Time and again, she had shown him in word and action that she supported him. She had never demeaned herself or him by asking Nancy about Glentivar. She had never questioned Nancy's girl, Phebe, who was as close with her mistress as any slave girl Judy had ever known. True, she'd thought of doing so, but the idea was as quickly dismissed as it was conceived. The girl's word meant nothing, would serve them no purpose and therefore was without value. Besides, even asking her admitted a level of doubt in Nancy and Dick that Judy's mind revolted against. She forced herself to stay in the moment and concentrate on her husband's words. Was she supposed to contradict him? Judy had no love for Matoax either.
"Why do you hate it here?"
"It's full of the dead, Judy. Can't you feel it? They are all here — Father, Mother, Theo."
His parents. His brother. Not their child. Dick's list of losses was incomplete. She swallowed the words that rose in her throat, tasting a disappointment in him that had grown so familiar she almost welcomed it. The death of the child had become something Judy understood as only hers. Returning to Matoax returned the loss she had experienced in full force. Even as she fussed and prayed over Saint, even as she prayed for the new child she hoped to deliver, always, she clung to that loss. Remembering the first child, when everyone around her seemed to have forgotten, that was her duty, the responsibility of parenting that Judy now relished. A little girl. Born still, but she had not always been still. Only Judy had experienced that. Dick didn't share her grief, and his failure to remember, or care, bitter though it was, proved she was right.
"As if the loss of my brother has not been enough for myself and Nancy to contend with," he said.
"Nancy? Why Nancy?" Judy drew in a breath, and the cold air stung her teeth.
"Weren't you the one that said Theo and she would marry?"
"Perhaps they should have. Then none of this mess—"
"Mess?" Dick pressed his fingers into his eyelids. "What kind of word is mess to describe this hell? Have you any idea of what I'm going through? My honor, my reputation, all at risk. What would my father think? Or my mother? Finding myself at the mercy of tattling slaves and malicious, jealous men like your sniveling brother. Forced to submit to your father's scorn. Accused of killing a newborn, Judy! An infant. I am sick to my stomach from dawn until dusk. This is not a mess! This is an open wound in my chest! And while you might lock up your feelings and pinch up your face and stopper your ears and eyes to what is happening to me, I am not so stiff. Not so cold and unfeeling. Good God, what kind of woman are you?"
He jumped to his feet and towered over her. When she shrank back, it only seemed to anger him more. Disappointment, revulsion, scorn stormed across his face, and she panicked.
"Dick!" She reached for his hand. He pushed it away. He strode to the door but paused in the doorway. When he spoke, his voice was cooler.

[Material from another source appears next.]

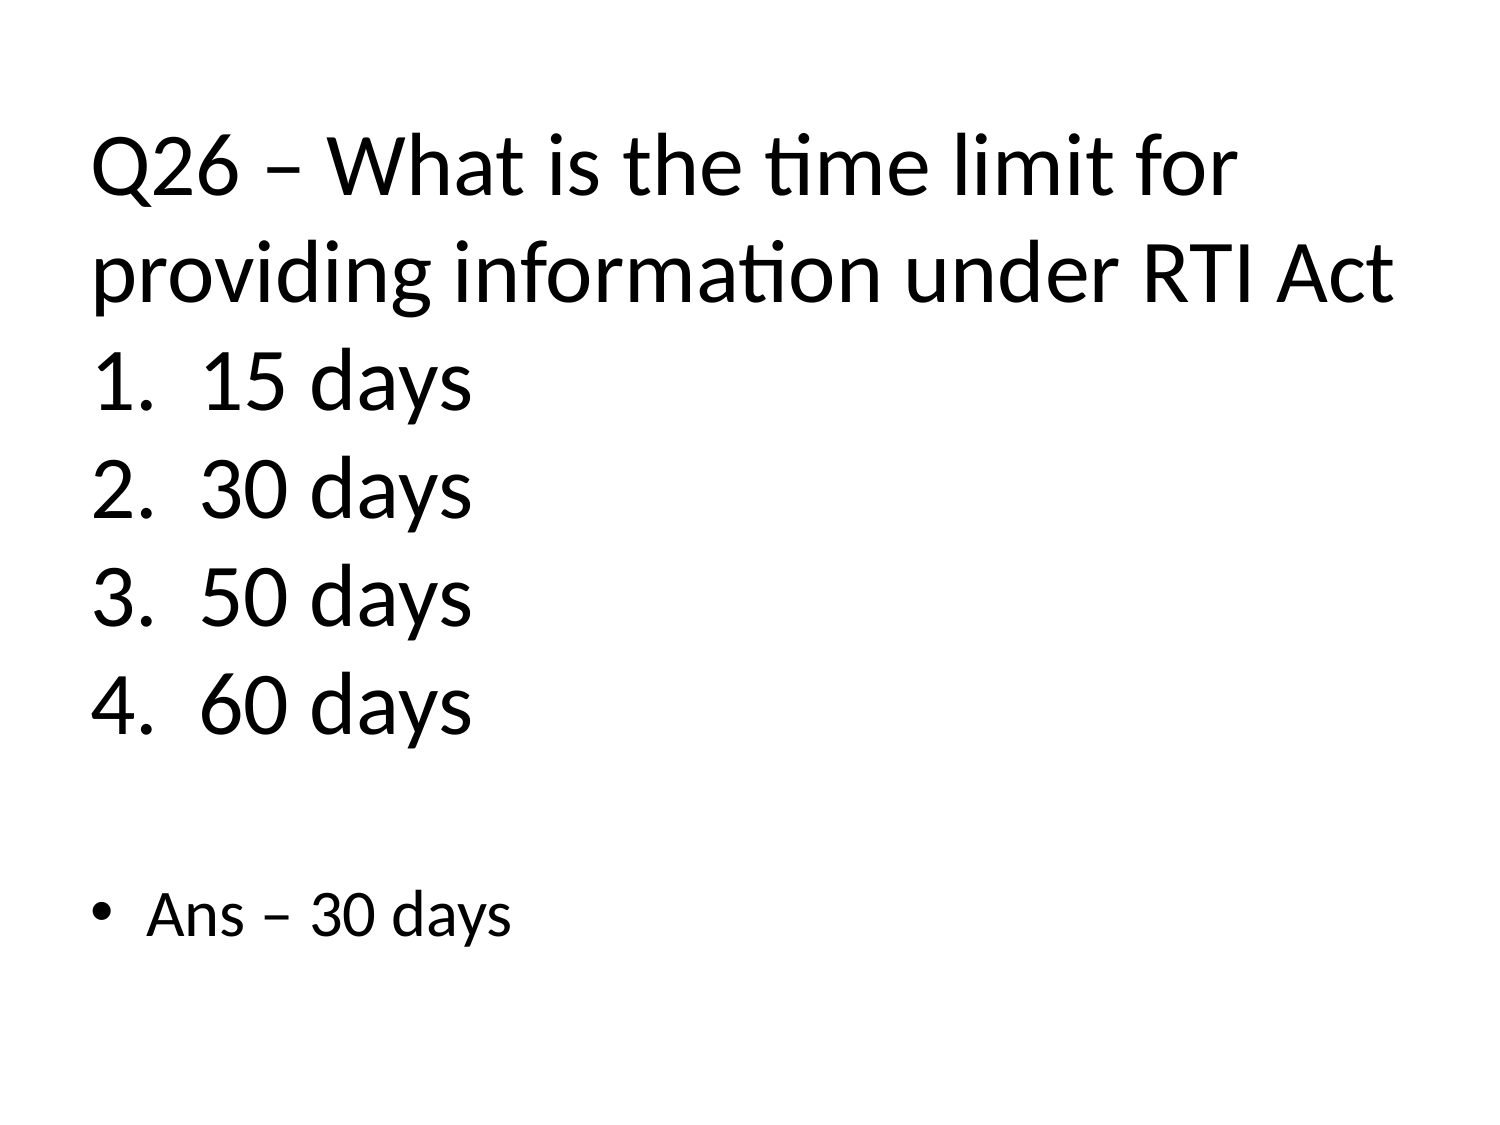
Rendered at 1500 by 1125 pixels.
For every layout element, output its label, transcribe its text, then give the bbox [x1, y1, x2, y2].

title Q26 – What is the time limit for providing information under RTI Act 1. 15 days 2. 30 days 3. 50 days 4. 60 days [75, 45, 1425, 813]
list Ans – 30 days [75, 862, 1425, 1005]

"For better or worse, Judy. We are man and wife. And whatever our failings, we are all each other has, or can have in this life. Let us not make it any worse than it already is. Find it in yourself to understand what I am dealing with. Support me. You are my wife. I'd like you to act like it."
* * *
A short distance away, across the hall, Nancy rocked on the balls of her feet. She had been considering what tasks she might get done before dinner. It was how she made her way through each day — keeping busy, not thinking. Now, Dick's words hammered her ears like nails into wood. We are all each other has, or can have, in this life . . . understand what I'm dealing with . . . support me . . . my wife . . . act like it.
Saliva pooled on Nancy's tongue. She must swallow, or gag on it.